[Measurement transcription data]
____
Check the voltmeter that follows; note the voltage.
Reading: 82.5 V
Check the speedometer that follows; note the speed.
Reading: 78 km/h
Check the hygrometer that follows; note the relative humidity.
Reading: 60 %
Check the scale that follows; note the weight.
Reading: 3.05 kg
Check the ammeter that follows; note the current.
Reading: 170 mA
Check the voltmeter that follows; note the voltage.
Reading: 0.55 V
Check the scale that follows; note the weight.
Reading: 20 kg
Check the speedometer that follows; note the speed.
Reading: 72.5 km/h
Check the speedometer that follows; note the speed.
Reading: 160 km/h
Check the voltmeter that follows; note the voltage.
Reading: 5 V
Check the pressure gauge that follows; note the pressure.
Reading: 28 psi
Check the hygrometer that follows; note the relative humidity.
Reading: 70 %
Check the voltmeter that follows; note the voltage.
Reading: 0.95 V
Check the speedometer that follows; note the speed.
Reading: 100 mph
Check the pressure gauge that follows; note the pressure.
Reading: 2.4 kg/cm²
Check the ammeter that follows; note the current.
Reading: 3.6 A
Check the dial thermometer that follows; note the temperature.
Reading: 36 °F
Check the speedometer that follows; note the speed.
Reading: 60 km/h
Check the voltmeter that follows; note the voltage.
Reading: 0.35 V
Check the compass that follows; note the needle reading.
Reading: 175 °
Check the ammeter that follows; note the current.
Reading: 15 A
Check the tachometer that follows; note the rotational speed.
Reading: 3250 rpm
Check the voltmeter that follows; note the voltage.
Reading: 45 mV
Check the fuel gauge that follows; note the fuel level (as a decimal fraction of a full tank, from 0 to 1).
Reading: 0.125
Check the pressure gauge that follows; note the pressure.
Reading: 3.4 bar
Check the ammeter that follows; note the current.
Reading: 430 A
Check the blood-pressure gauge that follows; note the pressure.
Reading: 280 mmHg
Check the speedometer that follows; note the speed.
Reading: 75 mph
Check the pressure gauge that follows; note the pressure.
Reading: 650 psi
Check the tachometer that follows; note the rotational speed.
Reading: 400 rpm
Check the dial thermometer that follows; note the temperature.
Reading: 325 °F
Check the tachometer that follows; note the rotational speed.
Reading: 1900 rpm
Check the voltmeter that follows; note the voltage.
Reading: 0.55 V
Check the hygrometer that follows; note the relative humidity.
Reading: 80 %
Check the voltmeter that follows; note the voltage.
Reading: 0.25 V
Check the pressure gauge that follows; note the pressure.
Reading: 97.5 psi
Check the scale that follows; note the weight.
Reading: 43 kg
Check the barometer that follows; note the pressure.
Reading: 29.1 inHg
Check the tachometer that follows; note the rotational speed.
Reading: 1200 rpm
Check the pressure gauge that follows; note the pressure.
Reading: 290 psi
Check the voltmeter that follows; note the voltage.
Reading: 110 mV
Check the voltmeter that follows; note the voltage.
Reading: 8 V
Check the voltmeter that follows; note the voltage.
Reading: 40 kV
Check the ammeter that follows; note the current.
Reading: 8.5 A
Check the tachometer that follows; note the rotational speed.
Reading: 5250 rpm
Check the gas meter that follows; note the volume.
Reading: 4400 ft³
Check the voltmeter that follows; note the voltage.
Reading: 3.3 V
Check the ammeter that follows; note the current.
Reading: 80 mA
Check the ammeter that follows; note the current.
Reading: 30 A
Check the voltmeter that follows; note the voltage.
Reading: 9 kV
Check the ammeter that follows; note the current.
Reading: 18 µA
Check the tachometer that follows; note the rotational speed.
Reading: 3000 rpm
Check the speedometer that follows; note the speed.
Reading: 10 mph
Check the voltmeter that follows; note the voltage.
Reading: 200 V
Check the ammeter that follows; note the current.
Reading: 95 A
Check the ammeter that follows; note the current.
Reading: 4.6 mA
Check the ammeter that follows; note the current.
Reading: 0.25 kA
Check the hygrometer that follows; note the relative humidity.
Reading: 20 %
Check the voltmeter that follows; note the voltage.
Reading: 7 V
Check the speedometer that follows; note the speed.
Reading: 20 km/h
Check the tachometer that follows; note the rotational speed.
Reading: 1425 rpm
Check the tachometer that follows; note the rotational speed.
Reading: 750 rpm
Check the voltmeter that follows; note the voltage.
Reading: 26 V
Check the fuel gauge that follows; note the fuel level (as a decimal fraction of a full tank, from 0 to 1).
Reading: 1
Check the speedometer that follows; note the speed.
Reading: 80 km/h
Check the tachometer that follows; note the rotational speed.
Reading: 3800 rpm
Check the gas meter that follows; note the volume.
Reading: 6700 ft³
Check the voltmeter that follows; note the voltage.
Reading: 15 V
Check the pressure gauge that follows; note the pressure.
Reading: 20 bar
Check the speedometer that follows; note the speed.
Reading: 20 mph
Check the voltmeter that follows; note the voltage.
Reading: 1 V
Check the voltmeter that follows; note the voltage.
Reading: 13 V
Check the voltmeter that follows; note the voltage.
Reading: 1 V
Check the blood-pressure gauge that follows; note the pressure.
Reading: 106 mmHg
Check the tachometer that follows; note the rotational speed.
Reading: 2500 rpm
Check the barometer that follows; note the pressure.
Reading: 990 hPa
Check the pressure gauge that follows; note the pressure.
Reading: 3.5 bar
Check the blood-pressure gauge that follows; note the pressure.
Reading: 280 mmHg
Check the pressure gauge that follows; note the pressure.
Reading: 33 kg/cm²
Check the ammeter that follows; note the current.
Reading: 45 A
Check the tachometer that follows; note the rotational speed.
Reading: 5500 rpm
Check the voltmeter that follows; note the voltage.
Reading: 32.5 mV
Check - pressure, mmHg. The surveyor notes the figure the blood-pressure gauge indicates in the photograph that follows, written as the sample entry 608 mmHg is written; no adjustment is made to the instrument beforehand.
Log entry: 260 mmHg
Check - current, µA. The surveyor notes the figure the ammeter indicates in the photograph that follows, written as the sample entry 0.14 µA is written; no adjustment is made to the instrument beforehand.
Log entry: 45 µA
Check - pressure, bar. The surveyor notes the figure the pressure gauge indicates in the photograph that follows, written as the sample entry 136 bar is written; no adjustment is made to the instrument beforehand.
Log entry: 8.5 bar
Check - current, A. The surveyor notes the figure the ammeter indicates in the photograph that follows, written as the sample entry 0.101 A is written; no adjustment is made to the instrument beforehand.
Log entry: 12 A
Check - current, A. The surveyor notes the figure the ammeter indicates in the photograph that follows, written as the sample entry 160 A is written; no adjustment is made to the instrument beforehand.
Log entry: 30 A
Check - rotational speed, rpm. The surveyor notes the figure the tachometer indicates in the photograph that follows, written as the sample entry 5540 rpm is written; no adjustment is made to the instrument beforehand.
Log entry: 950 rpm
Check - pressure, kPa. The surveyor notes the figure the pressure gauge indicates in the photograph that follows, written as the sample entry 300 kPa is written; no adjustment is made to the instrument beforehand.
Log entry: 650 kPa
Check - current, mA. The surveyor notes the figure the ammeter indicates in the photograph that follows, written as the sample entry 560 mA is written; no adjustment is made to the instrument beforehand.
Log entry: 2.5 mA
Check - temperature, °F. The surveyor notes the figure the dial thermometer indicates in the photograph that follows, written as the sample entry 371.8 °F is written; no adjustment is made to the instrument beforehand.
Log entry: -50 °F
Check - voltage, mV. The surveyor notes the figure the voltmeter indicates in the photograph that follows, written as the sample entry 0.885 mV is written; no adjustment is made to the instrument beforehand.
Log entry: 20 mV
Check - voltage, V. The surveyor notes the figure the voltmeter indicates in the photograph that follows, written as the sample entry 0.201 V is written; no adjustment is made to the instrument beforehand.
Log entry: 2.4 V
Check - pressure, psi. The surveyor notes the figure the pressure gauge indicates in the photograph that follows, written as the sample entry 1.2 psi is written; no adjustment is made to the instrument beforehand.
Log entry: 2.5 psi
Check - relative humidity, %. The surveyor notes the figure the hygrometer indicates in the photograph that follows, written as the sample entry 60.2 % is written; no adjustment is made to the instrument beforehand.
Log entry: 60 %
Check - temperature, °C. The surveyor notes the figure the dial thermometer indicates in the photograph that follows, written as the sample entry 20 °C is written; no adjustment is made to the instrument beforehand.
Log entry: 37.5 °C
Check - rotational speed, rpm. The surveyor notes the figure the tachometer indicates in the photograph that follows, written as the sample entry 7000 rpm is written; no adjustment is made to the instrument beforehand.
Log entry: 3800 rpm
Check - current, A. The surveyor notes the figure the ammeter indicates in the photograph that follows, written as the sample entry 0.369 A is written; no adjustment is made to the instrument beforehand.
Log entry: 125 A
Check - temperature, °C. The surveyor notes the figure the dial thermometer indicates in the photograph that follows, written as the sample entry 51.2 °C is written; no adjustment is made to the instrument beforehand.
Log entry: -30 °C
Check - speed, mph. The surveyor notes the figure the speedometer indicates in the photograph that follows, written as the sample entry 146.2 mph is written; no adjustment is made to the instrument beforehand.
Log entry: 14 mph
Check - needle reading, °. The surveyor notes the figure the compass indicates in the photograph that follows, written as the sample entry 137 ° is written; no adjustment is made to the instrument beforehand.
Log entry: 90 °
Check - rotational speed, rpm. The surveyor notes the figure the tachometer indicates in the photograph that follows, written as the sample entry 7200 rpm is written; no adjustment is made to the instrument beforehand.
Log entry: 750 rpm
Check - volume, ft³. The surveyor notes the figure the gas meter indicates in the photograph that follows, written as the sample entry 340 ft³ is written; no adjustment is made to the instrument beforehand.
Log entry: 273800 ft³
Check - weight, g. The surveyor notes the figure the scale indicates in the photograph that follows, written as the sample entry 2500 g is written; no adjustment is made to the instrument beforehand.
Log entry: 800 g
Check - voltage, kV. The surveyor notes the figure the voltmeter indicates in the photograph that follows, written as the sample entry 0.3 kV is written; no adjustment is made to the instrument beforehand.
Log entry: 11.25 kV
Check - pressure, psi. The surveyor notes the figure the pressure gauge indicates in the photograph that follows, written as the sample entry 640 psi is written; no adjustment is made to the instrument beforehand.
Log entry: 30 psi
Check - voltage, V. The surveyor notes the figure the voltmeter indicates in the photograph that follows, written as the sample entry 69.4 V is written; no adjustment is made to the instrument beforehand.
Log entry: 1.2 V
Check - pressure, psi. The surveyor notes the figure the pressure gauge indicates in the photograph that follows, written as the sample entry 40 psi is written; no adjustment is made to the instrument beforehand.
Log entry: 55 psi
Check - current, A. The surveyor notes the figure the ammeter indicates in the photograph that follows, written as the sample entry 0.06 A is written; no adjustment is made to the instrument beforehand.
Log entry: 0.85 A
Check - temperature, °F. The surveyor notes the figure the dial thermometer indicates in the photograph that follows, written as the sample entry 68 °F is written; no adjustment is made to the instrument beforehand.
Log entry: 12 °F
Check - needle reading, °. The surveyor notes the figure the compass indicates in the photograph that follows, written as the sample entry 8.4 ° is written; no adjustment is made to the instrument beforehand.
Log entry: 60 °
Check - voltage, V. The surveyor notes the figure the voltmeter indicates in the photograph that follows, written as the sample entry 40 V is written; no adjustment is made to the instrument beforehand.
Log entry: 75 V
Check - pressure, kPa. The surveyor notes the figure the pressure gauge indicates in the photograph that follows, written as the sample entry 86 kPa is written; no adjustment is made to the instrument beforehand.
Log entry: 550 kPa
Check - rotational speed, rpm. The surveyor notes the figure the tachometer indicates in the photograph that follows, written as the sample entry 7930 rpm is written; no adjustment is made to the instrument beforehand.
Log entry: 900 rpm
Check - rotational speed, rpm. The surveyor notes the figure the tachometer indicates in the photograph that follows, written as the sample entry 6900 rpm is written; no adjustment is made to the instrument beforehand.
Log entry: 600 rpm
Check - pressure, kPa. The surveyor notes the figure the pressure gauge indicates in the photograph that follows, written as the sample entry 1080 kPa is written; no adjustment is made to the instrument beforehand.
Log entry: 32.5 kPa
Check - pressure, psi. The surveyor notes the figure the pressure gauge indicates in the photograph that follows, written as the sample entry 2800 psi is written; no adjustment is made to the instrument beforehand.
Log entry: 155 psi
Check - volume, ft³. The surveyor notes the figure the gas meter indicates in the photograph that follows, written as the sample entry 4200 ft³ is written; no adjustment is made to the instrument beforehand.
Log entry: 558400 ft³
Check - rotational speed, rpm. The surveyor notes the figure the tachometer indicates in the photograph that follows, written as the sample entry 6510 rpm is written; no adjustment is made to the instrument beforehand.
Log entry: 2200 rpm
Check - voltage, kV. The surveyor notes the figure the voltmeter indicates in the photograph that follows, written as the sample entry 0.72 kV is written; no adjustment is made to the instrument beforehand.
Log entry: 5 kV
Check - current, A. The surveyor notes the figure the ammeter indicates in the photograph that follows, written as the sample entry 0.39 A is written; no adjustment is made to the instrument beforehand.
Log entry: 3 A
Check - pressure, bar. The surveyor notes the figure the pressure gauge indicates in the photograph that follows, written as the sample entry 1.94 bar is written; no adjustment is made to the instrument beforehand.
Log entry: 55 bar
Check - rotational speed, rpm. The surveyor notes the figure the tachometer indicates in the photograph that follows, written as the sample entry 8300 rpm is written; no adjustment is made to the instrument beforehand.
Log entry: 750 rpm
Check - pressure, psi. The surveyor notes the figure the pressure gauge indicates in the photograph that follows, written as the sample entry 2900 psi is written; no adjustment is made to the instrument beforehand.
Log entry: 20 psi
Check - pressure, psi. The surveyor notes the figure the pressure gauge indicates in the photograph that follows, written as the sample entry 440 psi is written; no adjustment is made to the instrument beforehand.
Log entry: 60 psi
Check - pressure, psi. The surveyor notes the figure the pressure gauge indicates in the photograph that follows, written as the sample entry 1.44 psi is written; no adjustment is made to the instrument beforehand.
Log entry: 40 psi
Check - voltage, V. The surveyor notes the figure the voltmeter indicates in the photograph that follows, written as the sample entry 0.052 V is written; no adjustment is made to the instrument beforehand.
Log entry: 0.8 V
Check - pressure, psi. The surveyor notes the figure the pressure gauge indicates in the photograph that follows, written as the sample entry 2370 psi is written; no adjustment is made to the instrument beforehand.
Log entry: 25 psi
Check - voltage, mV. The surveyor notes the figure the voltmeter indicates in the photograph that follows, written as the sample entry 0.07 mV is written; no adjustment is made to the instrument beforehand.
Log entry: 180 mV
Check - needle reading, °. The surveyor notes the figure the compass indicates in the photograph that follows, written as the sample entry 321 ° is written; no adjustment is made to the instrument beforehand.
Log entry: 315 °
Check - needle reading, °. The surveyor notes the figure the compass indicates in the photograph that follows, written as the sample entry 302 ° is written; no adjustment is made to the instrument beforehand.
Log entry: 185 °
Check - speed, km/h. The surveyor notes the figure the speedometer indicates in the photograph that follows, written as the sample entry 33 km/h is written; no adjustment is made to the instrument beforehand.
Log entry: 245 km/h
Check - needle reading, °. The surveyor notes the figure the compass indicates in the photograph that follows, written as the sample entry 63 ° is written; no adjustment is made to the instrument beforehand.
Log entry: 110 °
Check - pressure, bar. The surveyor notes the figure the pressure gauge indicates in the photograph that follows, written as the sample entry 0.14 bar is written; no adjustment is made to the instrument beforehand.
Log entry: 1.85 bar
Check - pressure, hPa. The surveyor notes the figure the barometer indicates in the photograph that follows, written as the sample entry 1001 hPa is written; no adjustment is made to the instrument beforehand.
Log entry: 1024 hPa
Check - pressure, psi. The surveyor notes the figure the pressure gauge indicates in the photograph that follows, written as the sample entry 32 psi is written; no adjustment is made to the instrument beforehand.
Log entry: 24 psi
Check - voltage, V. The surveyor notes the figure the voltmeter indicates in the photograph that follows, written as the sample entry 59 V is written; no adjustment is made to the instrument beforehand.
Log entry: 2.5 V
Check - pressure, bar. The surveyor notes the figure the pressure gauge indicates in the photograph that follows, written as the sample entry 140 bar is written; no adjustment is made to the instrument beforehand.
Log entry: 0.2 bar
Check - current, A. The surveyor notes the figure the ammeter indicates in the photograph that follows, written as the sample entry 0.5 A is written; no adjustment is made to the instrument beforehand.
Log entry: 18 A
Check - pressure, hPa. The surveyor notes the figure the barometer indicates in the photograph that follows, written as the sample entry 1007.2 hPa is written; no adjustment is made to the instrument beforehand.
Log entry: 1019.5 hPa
____
Your objective:
Rewrite the material from its first line up to and including the line containing "Reading: 60 km/h", replacing "note" with "record" and leaving everything else unchanged.

Solution to the problem:
Check the voltmeter that follows; record the voltage.
Reading: 82.5 V
Check the speedometer that follows; record the speed.
Reading: 78 km/h
Check the hygrometer that follows; record the relative humidity.
Reading: 60 %
Check the scale that follows; record the weight.
Reading: 3.05 kg
Check the ammeter that follows; record the current.
Reading: 170 mA
Check the voltmeter that follows; record the voltage.
Reading: 0.55 V
Check the scale that follows; record the weight.
Reading: 20 kg
Check the speedometer that follows; record the speed.
Reading: 72.5 km/h
Check the speedometer that follows; record the speed.
Reading: 160 km/h
Check the voltmeter that follows; record the voltage.
Reading: 5 V
Check the pressure gauge that follows; record the pressure.
Reading: 28 psi
Check the hygrometer that follows; record the relative humidity.
Reading: 70 %
Check the voltmeter that follows; record the voltage.
Reading: 0.95 V
Check the speedometer that follows; record the speed.
Reading: 100 mph
Check the pressure gauge that follows; record the pressure.
Reading: 2.4 kg/cm²
Check the ammeter that follows; record the current.
Reading: 3.6 A
Check the dial thermometer that follows; record the temperature.
Reading: 36 °F
Check the speedometer that follows; record the speed.
Reading: 60 km/h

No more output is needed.